The guidance prohibits new bolts and anchors in wilderness unless they have been approved by local forest supervisors and park superintendents following an in-depth review called a “Minimum Requirements Analysis.” And most troubling for climbers is the new plan’s determination that existing bolts – including those placed prior to wilderness designation – are prohibited but may be allowed in the wilderness if land managers have the resources to conduct a review.
“Existing fixed anchors and fixed equipment in wilderness may be retained pending completion of a Minimum Requirements Analysis, as funding and resources allow, that determines they are the minimum necessary to facilitate primitive or unconfined recreation or otherwise preserve wilderness character,” the guidance reads.
So wilderness area bolts and anchors will go through “the same review as required for a road or even a landfill,” said Garrett Garner-Wells with the Access Fund. The fund estimates that about 90% of all climbing routes in national wilderness areas use fixed bolts and anchors, which allow climbers to reduce the risk of a potentially disastrous fall on routes where removable equipment is not possible.
“We are glad to see them say climbing is a legitimate use, but the classification of anchors as installations and requiring a full inventory of all wilderness fixed anchors across all wilderness, National Park and Forest Service land, that is definitely a thing we are disappointed to see,” Garner-Wells said.
George Nickas, the executive director of Montana-based Wilderness Watch, said the plan by the federal agencies is troubling because it allows a way for land managers to allow permanent installations in wilderness, which the Wilderness Act explicitly prohibits.
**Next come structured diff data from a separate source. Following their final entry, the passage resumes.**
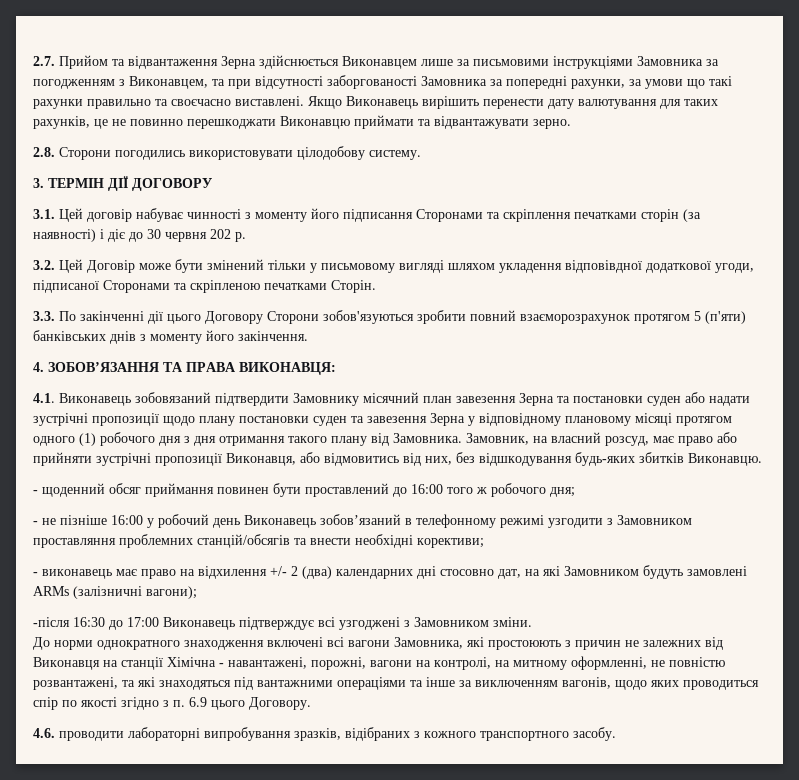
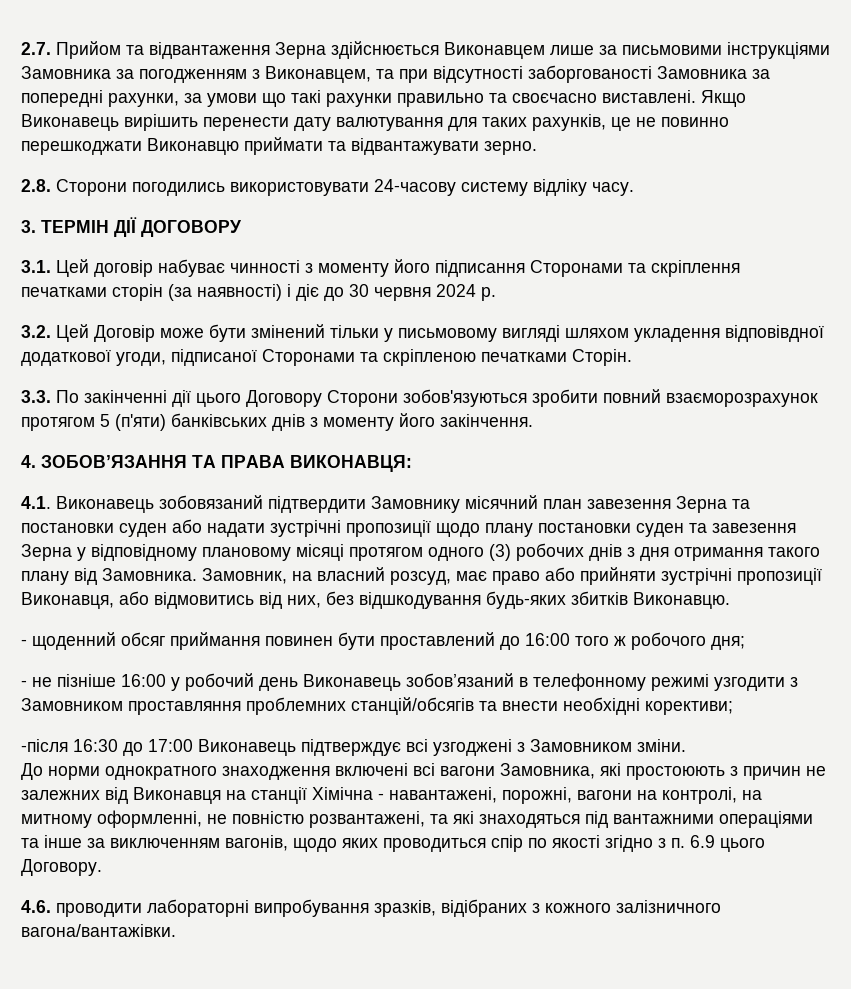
[297,146,421,160] цілодобову систему. -> [374,179,634,196] 24-часову систему відліку часу.
[210,229,231,239] 202 -> [436,284,476,297] 2024
[79,432,181,446] (1) робочого дня -> [489,543,622,561] (3) робочих днів
[33,565,747,579] [33,586,197,599] // - виконавець має право на відхилення +/- 2 (два) календарних дні стосовно дат, на які Замовником будуть замовлені АRМs (залізничні вагони); -> (733, 708) none
[480,727,616,741] транспортного засобу. -> [616,900,721,913] [21,924,176,937] залізничного вагона/вантажівки.

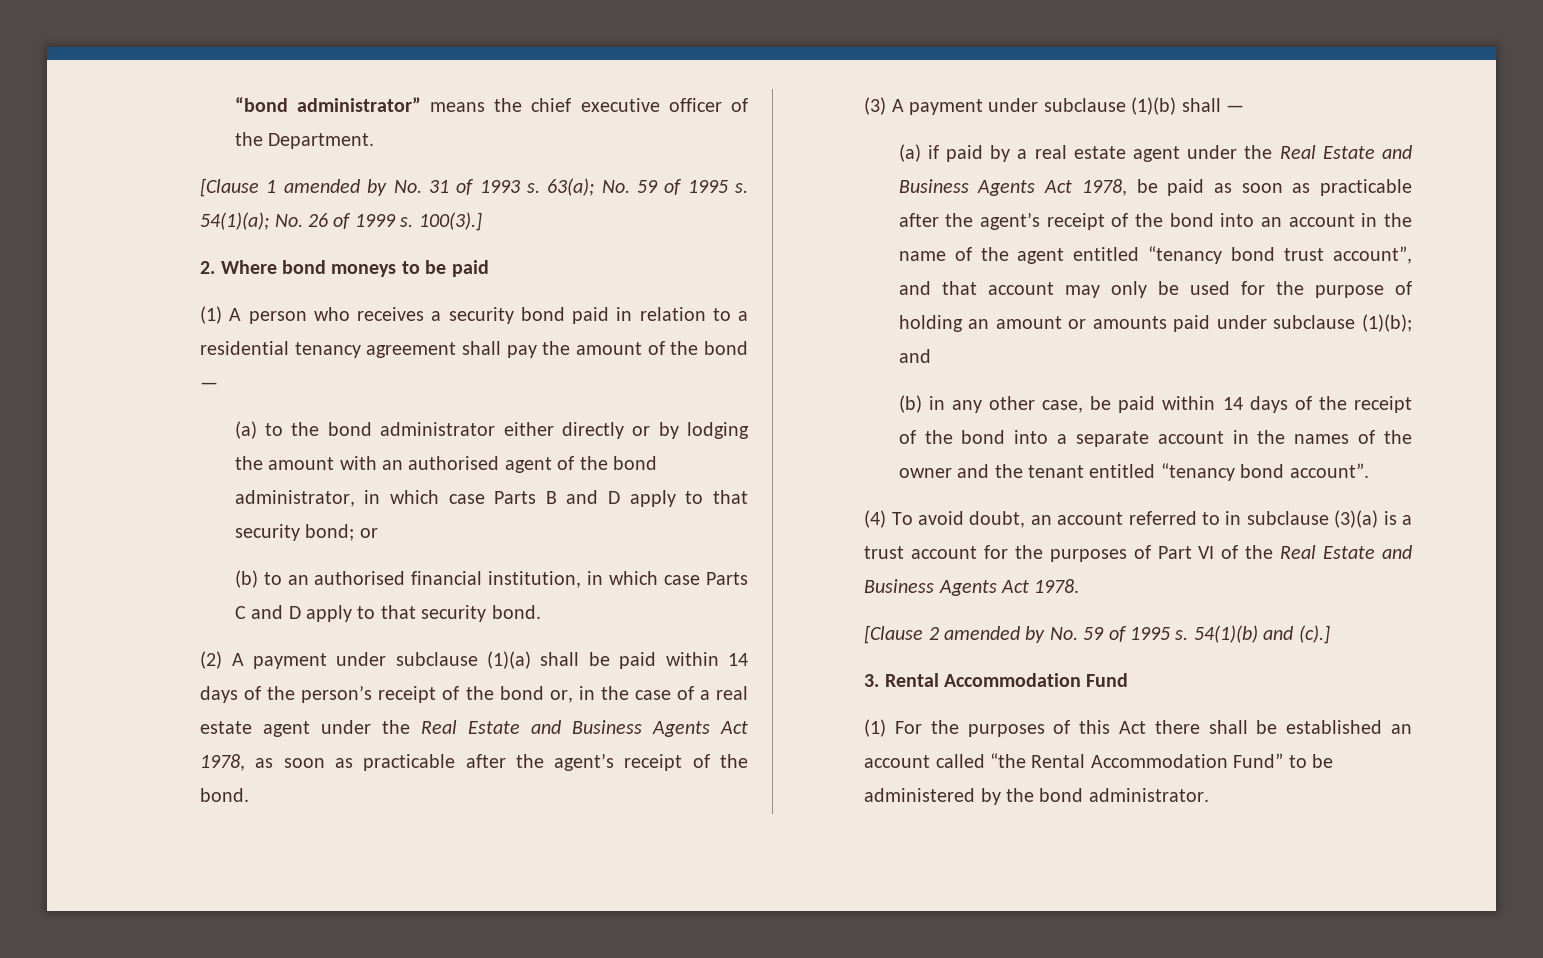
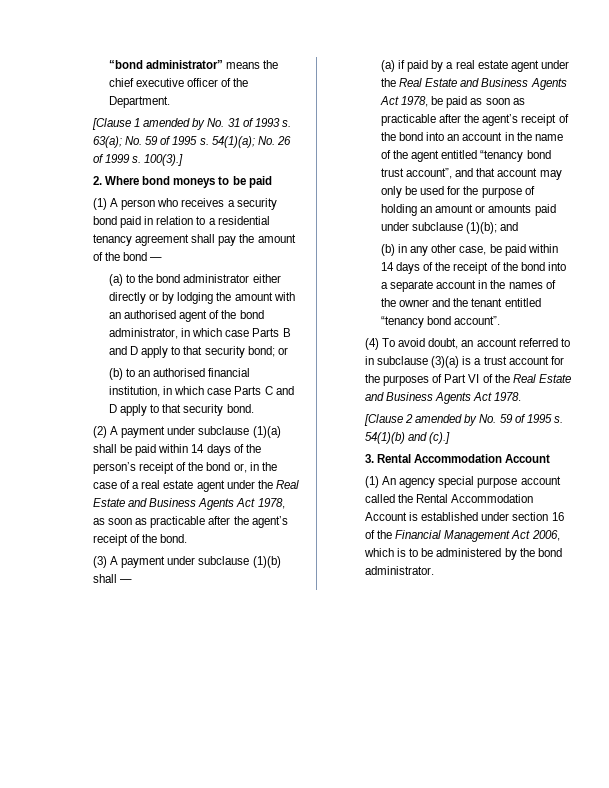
[1086,673,1129,687] [864,719,1413,737] Fund // (1) For the purposes of this Act there shall be established an -> [505,454,551,463] [364,476,518,488] Account // (1) An agency special purpose
[989,753,1284,768] “the Rental Accommodation Fund” -> [398,494,534,503] [364,512,564,521] [364,530,560,542] [363,548,407,557] the Rental Accommodation Account is established under section 16 of the Financial Management Act 2006, which is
His group has spent more than 30 years fighting efforts by recreational groups seeking exceptions and adjustments to strict Wilderness Act rules. Mountain bikers want to pedal wilderness trails. Hunters want to use wheeled carts and places to land small aircraft. Anglers want motorboats. Outdoor filmmakers and trail runners want exemptions from the ban on commercial enterprise in the wilderness.
“The climbers are just one more recreational group trying to establish the first big chink in the armor of the Wilderness Act,” Nickas said. “This is an ongoing fight.”
Wilderness Watch was among more than 40 conservation groups in March who sent a letter to federal lawmakers urging them to oppose the “Protect America’s Rock Climbing Act,” saying “maintaining wilderness character requires that climbers accept a higher level of risk in wilderness and maintain some humility and respect for the peaks they scale.”
“If we can waive prohibitions on installations for climbing, then why can’t we waive the prohibition on motorized equipment and vehicles for recreation?” Nickas said. “The Wilderness Act is very clear. It says ‘there shall be no.’ But the agencies seem to be thinking ‘Well, there should be some.’”
The Forest Service and Park Service are collecting public comment on the proposed climbing management plan through Jan. 16.